Document passage section start

UC Merced psychology Professor Anna Song and biology Professor Jennifer Manilay had a special dinner with UC President Janet Napolitano at her Oakland home recently to honor the faculty members for their work on first-generation student initiatives.
All faculty in attendance, including Song and Manilay, were themselves first-generation students who either conduct research on related issues or head campus programs at Northern California UC campuses: Davis, San Francisco, Santa Barbara, Santa Cruz, Berkeley and Merced. Song and Manilay are members of UC Merced’s Health Sciences Research Institute, which promotes all research in the human health sciences to improve awareness, advocacy and action around health and health disparities.
“I enjoyed the dinner very much,” Manilay said.
Song said it was an amazing honor to be invited to the dinner and she felt a sense of pride when Napolitano and UC Provost Michael Brown spoke of UC Merced’s accomplishments with first-generation initiatives. Song added that Napolitano and Brown rotated tables between meal courses to spend time with each of the universities’ representatives.

Document passage section end

### Your tasks
a. Check each statement against the dinner article and answer yes or no, quoting the words of the article that decide it.
(i) Anna Song is a biology professor at UC Merced.
(ii) Napolitano and Brown moved from table to table between meal courses.
(iii) The dinner took place at a restaurant in Oakland.
b. Please return everything from "Song said it" down to "the universities’ representatives." in the dinner article, copied word for word.
The entries that come after this play no part in anything here.

Given entries section start

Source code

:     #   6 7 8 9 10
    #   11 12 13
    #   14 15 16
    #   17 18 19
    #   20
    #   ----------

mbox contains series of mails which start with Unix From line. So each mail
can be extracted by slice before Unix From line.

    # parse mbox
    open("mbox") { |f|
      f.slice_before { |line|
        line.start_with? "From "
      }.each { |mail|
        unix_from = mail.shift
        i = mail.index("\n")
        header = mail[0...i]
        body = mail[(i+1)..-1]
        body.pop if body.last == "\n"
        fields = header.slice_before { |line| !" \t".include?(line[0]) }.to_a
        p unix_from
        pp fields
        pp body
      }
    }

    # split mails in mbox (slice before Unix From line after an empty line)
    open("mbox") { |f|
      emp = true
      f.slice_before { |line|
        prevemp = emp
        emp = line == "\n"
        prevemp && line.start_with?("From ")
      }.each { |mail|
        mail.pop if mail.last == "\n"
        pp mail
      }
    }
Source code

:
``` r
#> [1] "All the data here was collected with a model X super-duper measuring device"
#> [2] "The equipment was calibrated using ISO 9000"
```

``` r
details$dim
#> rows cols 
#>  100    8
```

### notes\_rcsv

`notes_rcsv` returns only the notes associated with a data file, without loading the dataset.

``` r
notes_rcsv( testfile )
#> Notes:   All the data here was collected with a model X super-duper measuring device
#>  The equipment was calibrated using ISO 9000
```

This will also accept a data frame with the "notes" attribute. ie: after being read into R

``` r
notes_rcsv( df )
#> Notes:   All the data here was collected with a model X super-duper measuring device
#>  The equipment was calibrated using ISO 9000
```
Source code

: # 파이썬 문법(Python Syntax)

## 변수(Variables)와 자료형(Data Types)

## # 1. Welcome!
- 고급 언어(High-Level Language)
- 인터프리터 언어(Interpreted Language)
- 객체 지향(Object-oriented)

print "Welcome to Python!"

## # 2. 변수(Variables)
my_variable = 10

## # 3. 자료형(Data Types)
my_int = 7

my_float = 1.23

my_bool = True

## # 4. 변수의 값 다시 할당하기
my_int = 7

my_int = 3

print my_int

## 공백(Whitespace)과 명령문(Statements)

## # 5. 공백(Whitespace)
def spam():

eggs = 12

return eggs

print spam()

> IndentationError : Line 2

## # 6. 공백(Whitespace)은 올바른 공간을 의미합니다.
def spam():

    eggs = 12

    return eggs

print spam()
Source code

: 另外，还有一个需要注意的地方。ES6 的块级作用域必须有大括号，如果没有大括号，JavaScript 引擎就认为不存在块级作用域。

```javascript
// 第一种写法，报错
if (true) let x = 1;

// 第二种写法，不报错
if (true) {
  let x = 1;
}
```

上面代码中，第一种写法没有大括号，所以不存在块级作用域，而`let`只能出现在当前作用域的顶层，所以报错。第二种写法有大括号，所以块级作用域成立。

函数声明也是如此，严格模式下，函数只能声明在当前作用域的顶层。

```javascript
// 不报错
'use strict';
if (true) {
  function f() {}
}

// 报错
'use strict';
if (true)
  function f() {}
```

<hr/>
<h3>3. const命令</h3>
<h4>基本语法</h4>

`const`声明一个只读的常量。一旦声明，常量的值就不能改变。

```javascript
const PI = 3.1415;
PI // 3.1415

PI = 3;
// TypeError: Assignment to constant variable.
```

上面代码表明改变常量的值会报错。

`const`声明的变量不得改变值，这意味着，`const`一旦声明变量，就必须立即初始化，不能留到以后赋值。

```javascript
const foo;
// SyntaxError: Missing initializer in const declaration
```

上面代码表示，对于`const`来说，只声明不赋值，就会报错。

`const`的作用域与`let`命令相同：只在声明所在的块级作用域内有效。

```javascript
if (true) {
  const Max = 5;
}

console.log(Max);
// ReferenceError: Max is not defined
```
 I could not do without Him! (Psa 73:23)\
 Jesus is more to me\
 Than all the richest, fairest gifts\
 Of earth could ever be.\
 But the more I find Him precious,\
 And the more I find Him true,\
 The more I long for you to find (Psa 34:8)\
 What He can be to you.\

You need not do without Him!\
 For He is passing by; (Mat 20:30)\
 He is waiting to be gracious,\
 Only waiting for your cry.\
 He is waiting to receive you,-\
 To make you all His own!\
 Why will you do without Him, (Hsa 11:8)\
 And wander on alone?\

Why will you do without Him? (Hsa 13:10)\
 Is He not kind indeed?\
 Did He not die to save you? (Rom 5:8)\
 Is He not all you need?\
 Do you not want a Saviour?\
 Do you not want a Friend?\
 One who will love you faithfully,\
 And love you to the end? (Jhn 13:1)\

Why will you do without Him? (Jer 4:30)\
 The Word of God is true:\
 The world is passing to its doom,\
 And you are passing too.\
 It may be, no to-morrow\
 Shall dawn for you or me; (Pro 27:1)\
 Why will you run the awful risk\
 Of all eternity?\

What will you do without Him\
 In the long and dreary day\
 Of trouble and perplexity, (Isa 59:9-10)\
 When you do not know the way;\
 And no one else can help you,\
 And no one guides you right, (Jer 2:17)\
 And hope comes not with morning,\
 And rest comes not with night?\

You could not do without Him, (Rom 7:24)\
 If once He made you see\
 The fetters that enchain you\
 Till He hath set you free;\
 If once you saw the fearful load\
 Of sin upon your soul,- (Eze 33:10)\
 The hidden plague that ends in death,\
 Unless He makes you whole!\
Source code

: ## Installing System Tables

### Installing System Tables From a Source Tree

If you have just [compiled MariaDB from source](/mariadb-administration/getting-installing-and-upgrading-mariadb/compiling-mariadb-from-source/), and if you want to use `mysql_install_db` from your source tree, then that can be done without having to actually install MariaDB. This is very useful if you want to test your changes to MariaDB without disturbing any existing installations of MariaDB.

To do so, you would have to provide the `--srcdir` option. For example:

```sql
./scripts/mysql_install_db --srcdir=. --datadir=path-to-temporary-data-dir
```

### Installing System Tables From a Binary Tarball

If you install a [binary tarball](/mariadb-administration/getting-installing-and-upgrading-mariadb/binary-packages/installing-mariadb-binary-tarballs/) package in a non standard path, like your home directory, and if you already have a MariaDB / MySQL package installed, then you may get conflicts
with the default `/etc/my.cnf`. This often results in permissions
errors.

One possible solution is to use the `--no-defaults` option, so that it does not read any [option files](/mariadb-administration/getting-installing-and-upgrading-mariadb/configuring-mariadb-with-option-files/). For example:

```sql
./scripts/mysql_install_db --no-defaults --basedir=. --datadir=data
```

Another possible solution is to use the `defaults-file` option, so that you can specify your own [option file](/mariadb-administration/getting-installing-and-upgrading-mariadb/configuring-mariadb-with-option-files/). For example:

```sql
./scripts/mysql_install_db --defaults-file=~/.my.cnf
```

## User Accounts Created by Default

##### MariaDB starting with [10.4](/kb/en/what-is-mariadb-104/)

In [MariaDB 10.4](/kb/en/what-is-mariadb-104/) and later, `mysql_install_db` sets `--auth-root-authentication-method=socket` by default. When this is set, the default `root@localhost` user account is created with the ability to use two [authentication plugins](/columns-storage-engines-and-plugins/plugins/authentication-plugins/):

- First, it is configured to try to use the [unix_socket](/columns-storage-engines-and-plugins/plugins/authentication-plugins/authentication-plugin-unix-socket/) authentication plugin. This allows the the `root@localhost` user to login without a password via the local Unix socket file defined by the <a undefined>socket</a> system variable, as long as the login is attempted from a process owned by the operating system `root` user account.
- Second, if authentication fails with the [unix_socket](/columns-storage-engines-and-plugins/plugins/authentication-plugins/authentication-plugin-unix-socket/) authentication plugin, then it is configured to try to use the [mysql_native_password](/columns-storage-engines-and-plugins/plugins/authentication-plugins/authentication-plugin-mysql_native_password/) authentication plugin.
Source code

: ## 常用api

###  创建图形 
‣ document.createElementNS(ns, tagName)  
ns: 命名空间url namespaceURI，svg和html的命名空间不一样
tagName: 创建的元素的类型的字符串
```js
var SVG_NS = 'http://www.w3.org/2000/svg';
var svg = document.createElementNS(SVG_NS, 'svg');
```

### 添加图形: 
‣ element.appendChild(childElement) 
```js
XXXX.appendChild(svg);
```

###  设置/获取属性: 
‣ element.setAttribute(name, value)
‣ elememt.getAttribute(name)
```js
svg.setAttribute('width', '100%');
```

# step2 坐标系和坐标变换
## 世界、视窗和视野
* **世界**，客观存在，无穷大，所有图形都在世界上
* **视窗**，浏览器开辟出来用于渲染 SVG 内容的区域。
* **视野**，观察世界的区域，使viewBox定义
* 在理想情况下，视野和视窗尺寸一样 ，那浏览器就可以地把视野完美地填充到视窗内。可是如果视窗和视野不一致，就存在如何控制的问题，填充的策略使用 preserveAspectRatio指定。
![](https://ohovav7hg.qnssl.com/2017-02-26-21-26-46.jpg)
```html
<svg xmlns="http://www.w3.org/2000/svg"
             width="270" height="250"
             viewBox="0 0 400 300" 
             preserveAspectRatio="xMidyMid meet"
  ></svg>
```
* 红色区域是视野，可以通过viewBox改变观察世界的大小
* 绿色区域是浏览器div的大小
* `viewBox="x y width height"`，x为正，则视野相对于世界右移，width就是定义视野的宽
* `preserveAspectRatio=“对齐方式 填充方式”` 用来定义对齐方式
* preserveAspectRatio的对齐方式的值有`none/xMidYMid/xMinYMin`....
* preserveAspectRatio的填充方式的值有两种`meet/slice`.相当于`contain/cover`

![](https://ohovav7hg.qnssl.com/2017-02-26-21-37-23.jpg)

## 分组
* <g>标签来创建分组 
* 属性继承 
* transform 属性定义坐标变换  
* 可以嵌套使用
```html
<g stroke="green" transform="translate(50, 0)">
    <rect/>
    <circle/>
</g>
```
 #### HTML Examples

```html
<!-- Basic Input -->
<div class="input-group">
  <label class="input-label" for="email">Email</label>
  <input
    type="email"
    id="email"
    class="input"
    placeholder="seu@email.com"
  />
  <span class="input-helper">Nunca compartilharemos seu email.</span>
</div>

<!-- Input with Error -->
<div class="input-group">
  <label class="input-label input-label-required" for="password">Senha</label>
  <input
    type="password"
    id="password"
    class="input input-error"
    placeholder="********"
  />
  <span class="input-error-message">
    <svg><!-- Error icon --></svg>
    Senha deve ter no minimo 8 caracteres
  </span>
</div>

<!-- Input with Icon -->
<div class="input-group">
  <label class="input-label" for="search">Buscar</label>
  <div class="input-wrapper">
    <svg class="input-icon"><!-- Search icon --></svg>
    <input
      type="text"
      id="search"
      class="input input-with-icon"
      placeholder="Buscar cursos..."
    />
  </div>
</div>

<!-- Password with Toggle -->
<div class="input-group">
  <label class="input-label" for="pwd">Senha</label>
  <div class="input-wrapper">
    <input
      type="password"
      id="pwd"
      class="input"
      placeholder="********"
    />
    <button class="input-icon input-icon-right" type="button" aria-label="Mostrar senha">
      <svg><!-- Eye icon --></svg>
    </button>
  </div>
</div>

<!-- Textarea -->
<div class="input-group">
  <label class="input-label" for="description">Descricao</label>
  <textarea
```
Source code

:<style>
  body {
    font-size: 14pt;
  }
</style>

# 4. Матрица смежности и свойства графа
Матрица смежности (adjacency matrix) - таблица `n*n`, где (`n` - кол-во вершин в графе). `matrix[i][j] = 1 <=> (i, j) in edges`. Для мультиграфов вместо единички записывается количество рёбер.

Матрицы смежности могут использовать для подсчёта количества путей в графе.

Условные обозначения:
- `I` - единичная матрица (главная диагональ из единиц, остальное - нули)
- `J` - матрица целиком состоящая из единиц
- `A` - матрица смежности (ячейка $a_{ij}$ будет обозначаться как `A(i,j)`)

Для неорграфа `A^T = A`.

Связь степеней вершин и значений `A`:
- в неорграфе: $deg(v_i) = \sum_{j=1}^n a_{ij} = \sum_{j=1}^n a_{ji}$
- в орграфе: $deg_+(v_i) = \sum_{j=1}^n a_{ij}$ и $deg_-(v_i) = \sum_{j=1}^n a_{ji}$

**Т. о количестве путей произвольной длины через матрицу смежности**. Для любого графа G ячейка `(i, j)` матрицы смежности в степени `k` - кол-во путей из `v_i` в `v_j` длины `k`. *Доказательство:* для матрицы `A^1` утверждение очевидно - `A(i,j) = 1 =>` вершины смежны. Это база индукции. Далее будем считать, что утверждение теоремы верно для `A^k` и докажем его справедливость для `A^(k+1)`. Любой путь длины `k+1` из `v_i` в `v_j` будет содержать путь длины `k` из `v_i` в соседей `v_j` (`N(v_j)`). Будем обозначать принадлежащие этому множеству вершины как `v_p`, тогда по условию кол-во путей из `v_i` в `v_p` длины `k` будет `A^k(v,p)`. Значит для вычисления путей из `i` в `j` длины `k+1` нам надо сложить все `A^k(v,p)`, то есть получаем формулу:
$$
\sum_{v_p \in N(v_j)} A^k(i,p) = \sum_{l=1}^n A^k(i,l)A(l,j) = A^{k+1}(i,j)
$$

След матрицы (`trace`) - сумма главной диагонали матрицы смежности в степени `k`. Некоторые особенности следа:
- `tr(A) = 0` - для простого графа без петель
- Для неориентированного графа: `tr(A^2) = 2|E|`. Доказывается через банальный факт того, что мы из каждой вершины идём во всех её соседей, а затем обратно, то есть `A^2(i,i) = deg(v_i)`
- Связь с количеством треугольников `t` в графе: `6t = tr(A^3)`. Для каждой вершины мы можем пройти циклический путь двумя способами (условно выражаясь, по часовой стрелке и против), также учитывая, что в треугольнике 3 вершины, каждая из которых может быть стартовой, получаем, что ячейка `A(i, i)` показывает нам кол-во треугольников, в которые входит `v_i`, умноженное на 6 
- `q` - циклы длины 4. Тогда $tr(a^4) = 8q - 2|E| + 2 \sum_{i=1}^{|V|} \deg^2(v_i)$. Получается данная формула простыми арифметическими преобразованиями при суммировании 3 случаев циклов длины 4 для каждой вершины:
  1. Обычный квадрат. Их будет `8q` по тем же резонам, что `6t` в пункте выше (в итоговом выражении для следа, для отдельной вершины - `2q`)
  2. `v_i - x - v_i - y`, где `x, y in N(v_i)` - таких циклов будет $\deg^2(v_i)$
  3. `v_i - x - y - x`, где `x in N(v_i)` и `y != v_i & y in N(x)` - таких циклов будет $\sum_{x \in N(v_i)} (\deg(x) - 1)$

Given entries section end

### Answers by task
a.
(i) No: "UC Merced psychology Professor Anna Song"
(ii) Yes: "Napolitano and Brown rotated tables between meal courses"
(iii) No: "at her Oakland home"

b.
Song said it was an amazing honor to be invited to the dinner and she felt a sense of pride when Napolitano and UC Provost Michael Brown spoke of UC Merced’s accomplishments with first-generation initiatives. Song added that Napolitano and Brown rotated tables between meal courses to spend time with each of the universities’ representatives.